### Questions on the material:
**1)** In the article on the Austin Public Library grants, how many temporary employees will the Texas Digital Navigators program add?
**2)** Sum up the article on the Austin Public Library grants in two sentences.
**3)** Quote the article on the Austin Public Library grants from "Digital navigators are" to "people experiencing homelessness.".

ARPA Grants Help Austin Public Library Bridge Digital Divide
Council approves $450K for accessibility and outreach programs
Last week, City Council approved three resolutions that will direct $450,000 in grant money from the American Rescue Plan Act to the Austin Public Library system's new public outreach and accessibility programs. With expanded language access, digital literacy, and telehealth programs, APL hopes to "have the community understand or see us as more than a library, and also a library without walls," says Emi Johnson, director of the library's Innovations and Improvement office.
More than half of the grant will go to the Texas Digital Navigators program, adding seven temporary employees that will teach digital literacy to populations that have difficulty accessing or using the internet at home. According to the city and UT-Austin's 2019 Digital Inclusion Survey, those who do not have home access are "far less likely to use city locations with free public WiFi than people who already have Internet connections at home," and "76% of non-users reported that they do not know enough to go online themselves or that they would need help." Using demographic data from this survey and the city's 2017 Community Health Assessment, APL identified five branches, mostly in the Eastern Crescent, that need digital navigation services, and two Housing Authority of Travis County properties where navigators can set up in community spaces.
Digital navigators are "connectors and linkers" – helping with job searches, grocery shopping, coordinating rides, anything the customer might need. One of the goals of the program is to reduce social isolation, connecting older adults with family and friends through Google Hangouts or FaceTime – but navigators can also connect with essential health services, an increasingly vital function in light of the pandemic. "The targets of this grant were residents who were most impacted by COVID: older adults who were homebound or had less access, immigrants or refugee populations, individuals that have limited English proficiency," explains Johnson. In addition, two community service coordinators will focus on assisting people experiencing homelessness.

### Extracted records:
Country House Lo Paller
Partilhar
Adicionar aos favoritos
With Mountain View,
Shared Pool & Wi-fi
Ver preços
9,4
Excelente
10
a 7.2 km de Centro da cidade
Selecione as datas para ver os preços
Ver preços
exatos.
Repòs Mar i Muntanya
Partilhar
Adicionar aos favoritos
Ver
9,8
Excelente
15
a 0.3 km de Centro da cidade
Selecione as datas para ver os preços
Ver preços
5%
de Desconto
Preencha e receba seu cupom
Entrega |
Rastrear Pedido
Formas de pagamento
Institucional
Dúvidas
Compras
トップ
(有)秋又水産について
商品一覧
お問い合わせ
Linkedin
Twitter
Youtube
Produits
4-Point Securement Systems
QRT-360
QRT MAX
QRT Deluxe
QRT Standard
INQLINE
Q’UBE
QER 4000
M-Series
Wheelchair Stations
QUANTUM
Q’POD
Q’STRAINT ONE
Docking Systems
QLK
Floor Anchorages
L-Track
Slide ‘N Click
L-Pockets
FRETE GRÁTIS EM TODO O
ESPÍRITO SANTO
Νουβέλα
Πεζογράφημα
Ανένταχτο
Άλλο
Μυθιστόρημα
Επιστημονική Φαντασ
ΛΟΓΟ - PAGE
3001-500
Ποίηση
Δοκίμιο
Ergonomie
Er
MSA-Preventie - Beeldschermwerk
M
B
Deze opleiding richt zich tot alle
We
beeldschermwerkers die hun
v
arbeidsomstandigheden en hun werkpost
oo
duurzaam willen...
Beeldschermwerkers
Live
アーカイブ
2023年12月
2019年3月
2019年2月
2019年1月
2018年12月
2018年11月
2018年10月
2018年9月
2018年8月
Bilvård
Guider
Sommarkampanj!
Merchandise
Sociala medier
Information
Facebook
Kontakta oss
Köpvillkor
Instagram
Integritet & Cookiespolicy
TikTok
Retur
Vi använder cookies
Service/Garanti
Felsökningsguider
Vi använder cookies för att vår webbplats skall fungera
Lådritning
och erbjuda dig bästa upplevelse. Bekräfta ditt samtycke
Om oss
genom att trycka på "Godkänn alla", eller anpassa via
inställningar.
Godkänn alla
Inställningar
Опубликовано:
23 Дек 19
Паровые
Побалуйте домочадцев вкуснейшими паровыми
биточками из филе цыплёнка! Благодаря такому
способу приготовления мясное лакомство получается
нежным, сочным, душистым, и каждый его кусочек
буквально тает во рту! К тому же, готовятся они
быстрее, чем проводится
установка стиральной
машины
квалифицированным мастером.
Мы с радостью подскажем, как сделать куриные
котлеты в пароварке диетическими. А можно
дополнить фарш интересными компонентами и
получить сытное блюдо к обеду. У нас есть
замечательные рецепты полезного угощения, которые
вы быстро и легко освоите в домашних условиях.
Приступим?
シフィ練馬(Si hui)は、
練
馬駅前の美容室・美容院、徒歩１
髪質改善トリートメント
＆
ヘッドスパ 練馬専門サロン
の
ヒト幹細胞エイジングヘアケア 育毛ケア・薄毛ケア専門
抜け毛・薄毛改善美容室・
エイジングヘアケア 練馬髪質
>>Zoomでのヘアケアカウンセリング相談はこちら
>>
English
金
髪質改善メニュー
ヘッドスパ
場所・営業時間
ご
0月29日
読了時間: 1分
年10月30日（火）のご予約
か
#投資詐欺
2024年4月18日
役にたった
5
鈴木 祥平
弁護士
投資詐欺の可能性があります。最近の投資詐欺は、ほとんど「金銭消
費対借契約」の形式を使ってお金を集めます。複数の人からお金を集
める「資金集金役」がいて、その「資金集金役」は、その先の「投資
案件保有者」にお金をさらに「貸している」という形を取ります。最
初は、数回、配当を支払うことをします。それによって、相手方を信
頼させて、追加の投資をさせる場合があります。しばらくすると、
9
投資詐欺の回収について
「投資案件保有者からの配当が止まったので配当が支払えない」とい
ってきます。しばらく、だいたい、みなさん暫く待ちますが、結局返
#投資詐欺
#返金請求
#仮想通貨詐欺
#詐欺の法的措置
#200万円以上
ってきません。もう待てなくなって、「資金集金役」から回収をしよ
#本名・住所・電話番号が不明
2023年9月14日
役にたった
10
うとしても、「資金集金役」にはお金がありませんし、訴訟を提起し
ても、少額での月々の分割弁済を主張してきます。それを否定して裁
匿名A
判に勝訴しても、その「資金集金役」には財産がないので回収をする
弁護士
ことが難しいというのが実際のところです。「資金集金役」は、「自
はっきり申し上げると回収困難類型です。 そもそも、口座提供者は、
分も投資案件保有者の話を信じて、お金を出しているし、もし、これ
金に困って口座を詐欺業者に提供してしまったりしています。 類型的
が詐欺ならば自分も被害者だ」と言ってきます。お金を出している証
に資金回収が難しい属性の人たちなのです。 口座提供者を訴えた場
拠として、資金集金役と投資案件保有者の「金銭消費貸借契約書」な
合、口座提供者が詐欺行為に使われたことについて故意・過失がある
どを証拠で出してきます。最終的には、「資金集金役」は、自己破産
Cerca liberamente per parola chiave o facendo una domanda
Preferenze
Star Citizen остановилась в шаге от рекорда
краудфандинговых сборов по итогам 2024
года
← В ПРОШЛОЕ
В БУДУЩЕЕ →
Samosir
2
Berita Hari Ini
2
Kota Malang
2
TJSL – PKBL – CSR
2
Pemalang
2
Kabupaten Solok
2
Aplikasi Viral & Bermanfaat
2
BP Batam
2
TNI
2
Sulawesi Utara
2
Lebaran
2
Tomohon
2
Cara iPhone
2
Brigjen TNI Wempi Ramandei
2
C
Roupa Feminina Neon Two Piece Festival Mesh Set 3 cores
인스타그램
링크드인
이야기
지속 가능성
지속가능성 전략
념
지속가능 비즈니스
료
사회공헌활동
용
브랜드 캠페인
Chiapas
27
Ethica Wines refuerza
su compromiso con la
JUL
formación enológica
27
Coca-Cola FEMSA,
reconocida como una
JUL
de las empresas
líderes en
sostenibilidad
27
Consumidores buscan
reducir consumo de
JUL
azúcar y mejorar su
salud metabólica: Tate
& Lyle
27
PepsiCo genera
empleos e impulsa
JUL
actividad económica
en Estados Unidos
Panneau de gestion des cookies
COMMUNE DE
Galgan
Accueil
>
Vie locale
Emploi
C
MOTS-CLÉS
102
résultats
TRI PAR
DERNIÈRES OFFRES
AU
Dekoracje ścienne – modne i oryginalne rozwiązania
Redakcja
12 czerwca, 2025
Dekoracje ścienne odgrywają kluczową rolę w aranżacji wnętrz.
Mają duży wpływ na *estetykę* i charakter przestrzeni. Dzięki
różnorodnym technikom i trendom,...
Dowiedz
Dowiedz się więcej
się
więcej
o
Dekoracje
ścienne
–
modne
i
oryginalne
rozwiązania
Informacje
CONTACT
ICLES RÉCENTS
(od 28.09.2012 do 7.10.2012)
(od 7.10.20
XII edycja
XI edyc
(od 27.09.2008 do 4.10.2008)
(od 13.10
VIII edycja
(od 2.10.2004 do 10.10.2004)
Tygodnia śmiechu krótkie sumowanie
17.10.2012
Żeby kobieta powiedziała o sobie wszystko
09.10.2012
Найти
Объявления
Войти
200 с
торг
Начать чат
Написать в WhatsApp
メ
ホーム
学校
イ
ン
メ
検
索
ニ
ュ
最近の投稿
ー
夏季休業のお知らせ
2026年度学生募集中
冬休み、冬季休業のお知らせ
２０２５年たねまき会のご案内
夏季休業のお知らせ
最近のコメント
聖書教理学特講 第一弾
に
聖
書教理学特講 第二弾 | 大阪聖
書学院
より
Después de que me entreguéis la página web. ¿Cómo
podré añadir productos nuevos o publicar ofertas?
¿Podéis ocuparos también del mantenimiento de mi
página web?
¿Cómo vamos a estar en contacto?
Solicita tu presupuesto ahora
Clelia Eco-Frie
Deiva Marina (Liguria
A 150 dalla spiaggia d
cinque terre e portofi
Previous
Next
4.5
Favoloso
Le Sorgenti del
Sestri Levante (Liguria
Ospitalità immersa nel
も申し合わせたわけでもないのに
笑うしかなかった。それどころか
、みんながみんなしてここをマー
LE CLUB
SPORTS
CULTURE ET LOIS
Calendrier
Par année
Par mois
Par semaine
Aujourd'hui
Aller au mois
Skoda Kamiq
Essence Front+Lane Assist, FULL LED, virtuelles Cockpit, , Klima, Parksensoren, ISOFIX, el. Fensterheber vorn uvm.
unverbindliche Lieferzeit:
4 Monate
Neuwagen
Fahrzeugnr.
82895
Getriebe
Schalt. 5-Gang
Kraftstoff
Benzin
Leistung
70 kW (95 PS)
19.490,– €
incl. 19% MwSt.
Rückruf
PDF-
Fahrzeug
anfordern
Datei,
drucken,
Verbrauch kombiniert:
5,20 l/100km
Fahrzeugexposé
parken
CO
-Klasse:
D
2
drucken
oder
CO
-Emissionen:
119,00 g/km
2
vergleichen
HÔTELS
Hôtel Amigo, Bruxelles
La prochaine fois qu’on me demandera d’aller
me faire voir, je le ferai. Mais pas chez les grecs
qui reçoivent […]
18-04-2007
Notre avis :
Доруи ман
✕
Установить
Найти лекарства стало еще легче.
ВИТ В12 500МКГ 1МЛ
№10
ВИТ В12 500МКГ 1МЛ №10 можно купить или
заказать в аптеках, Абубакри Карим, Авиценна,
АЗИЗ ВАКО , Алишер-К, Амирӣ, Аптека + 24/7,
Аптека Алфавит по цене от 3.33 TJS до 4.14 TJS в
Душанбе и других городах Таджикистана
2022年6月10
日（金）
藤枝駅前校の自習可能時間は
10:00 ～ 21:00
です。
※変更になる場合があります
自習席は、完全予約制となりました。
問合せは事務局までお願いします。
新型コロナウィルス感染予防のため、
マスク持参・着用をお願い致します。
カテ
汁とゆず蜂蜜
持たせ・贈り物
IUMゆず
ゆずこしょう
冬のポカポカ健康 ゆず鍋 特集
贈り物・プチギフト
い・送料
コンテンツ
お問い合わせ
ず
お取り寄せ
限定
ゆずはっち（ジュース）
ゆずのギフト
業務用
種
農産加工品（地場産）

### Per-task answers:
**1)** Seven

**2)** City Council approved three resolutions directing $450,000 in American Rescue Plan Act grant money to the Austin Public Library system's new outreach and accessibility programs, which include language access, digital literacy, and telehealth. More than half of the money goes to the Texas Digital Navigators program, which adds seven temporary employees to teach digital literacy to residents most impacted by COVID, while two community service coordinators will focus on helping people experiencing homelessness.

**3)**
Digital navigators are "connectors and linkers" – helping with job searches, grocery shopping, coordinating rides, anything the customer might need. One of the goals of the program is to reduce social isolation, connecting older adults with family and friends through Google Hangouts or FaceTime – but navigators can also connect with essential health services, an increasingly vital function in light of the pandemic. "The targets of this grant were residents who were most impacted by COVID: older adults who were homebound or had less access, immigrants or refugee populations, individuals that have limited English proficiency," explains Johnson. In addition, two community service coordinators will focus on assisting people experiencing homelessness.